Zygo commented 5 years ago

@Gatak, @kakra: Temporary files are created in the root subvol with O_TMPFILE. They never have names, they are created by the kernel with a zero link count. The root subvol is used for temporaries because it's a part of the filesystem that necessarily exists and is writable, and dedupe doesn't care where the temporary extents live. If bees can dedupe a dst extent out of existence using extents that already exist, bees just does that. If no suitable extent is found (e.g. existing extents contain a mix of duplicate and unique data), bees creates a new extent with the right size and content to use as a src extent.

To the snapshots, the bees temporary files are just files in another subvolume with a higher transid. They should have the same effect as the second pwrite.

Zygo commented 5 years ago

@fdmanana That script looks right, in the sense that bees does something similar, but I haven't reproduced this myself, and I don't think it's quite that simple. We probably need to set up a larger, more realistic test (e.g. copy /usr into a subvol instead of just one extent), run bees and send until it fails, then try to figure out what happened to the filesystem when the error is detected.

fdmanana commented 5 years ago

So I managed to find out how it happens exactly, it's not that trivial to reproduce and happens sort of randomly, no wonder why I have not ever hit it or had other user reports before. I'll send a fix soon (this week) to the btrfs mailing list.

No need to use bees for triggering this. Thanks.

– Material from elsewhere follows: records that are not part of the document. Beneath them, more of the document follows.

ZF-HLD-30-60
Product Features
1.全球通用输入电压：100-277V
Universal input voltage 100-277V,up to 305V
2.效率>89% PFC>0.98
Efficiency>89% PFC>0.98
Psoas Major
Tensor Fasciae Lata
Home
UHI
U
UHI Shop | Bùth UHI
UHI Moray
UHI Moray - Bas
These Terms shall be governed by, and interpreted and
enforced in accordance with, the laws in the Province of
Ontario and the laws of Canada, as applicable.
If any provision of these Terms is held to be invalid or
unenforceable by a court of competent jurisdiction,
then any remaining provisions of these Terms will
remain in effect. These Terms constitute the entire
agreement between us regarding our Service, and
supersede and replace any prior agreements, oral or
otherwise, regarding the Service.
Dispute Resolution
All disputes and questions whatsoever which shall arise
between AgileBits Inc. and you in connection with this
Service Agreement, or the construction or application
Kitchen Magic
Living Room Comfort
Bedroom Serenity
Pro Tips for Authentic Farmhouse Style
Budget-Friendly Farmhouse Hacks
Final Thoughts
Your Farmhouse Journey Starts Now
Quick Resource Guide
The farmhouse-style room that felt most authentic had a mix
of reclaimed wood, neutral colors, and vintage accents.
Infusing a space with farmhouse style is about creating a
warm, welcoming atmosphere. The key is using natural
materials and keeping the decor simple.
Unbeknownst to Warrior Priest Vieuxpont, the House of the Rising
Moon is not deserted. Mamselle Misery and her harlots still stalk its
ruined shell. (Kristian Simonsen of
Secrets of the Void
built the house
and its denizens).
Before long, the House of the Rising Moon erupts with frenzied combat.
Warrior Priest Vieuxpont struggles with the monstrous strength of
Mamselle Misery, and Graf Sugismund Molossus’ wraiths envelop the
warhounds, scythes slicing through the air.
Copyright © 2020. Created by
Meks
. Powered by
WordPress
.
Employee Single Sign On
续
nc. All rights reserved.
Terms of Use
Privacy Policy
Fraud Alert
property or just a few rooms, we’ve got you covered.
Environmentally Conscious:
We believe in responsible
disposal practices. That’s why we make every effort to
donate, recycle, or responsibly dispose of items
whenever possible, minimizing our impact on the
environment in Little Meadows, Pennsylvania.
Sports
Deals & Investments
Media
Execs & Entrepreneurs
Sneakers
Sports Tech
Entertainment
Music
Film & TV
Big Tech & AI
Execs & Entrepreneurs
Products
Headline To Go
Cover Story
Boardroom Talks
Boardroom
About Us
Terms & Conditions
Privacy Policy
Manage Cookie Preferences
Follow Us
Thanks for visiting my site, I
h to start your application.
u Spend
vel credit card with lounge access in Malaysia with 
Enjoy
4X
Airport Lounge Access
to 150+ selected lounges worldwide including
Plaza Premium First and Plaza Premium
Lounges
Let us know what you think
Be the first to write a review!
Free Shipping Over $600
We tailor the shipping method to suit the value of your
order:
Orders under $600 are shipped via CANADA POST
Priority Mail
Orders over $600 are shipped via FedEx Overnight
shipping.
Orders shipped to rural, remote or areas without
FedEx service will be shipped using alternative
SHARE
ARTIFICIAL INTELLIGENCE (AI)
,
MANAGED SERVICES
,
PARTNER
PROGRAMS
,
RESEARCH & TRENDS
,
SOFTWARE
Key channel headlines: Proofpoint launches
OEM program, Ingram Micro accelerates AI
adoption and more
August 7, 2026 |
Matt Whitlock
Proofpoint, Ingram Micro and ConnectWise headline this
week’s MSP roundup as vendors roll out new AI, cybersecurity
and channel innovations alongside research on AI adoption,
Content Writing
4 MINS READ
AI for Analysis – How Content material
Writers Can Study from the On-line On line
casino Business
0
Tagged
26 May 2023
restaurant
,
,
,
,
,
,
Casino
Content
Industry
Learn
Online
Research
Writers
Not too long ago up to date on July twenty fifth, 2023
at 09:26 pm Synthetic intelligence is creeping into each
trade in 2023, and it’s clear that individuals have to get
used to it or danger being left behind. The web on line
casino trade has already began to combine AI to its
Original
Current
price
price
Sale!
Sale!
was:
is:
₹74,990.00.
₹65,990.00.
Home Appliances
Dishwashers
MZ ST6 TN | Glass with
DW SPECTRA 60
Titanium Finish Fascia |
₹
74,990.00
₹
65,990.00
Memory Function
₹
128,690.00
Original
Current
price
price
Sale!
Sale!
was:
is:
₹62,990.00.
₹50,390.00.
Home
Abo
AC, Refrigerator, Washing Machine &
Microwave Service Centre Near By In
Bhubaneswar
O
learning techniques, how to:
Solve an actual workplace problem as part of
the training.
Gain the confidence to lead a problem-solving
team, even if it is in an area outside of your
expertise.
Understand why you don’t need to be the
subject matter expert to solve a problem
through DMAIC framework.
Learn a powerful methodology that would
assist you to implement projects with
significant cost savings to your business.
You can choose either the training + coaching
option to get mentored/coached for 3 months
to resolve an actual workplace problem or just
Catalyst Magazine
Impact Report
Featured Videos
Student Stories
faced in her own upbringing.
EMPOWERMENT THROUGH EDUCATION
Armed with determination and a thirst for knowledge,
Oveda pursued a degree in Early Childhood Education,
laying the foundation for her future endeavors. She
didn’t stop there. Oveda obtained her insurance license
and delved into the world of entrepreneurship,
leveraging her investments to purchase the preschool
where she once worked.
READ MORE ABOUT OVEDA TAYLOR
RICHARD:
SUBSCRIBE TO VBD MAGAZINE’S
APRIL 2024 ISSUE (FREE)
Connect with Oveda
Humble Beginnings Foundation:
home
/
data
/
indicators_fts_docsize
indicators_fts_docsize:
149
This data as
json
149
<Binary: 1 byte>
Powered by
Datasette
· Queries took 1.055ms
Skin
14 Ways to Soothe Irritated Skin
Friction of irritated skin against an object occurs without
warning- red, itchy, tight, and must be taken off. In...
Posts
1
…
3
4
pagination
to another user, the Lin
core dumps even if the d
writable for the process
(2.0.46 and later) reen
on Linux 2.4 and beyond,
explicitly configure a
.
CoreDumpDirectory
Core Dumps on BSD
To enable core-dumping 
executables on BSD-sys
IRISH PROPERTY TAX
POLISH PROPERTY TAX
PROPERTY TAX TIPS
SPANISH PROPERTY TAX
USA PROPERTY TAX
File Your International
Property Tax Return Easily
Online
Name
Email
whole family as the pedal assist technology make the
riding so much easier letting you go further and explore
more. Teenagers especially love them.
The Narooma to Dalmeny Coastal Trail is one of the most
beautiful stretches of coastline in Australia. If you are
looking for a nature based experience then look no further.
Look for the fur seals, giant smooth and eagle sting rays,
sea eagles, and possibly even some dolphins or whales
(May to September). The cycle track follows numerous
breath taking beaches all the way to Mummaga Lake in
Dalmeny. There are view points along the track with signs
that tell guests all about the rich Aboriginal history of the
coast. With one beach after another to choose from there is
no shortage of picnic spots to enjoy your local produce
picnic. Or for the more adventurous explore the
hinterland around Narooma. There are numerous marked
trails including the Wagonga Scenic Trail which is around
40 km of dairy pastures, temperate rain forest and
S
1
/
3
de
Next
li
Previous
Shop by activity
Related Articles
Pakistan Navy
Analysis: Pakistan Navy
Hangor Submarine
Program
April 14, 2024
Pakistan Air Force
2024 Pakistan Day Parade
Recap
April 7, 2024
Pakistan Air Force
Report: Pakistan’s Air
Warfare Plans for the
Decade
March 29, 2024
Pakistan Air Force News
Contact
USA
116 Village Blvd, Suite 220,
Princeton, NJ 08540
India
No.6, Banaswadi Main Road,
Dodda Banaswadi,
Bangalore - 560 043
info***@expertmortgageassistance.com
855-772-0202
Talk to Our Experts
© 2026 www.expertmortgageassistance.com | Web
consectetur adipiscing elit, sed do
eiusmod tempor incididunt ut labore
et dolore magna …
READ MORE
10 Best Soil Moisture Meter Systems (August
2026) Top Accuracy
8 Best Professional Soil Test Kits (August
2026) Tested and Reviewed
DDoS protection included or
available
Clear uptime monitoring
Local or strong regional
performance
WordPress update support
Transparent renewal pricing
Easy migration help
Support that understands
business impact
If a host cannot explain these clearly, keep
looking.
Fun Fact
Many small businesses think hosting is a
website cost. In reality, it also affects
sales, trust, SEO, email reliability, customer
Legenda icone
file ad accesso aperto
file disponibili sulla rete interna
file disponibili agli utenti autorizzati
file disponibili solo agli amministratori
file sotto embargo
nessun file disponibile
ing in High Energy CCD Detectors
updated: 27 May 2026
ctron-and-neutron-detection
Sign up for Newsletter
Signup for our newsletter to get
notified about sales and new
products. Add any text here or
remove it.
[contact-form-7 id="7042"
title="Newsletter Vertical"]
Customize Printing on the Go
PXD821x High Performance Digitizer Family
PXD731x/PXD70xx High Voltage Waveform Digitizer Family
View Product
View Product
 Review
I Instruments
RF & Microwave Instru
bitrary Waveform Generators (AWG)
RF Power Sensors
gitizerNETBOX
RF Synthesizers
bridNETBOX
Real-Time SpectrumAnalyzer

fdmanana commented 5 years ago

Sent:

https://lore.kernel.org/linux-btrfs/20190717122339.4926-1-fdmanana@kernel.org/T/#u

https://lore.kernel.org/linux-btrfs/20190717122439.28327-1-fdmanana@kernel.org/T/#u

Zygo commented 5 years ago

This issue started happening back in 2015 when deduplication was updated to not update the inode's ctime and mtime and update only the iversion.

That sounds familiar: https://www.spinics.net/lists/linux-btrfs/msg45113.html Oops, my bad? ;)

kdave commented 5 years ago

Kernel fix queued for 5.3 and will appear in the stable trees.

HaleTom commented 5 years ago

@kdave could you let us know when it should have appeared in stable trees?

I'm waiting on this before trying bees to ensure btrbk backups continue to function.

Zygo commented 5 years ago

According to

for x in $(git log --date-order --all --grep=b4f9a1a8 --format=%h); do echo "$x: $(git tag --contains "$x")"; done

it is in 5.2.7, 4.19.65, 4.14.137, and 4.9.188.

DiagonalArg commented 3 years ago

@HaleTom - I'm just diving into btrbk and bees. I'm seeing this issue is still open, so I'm wondering if it worked for you?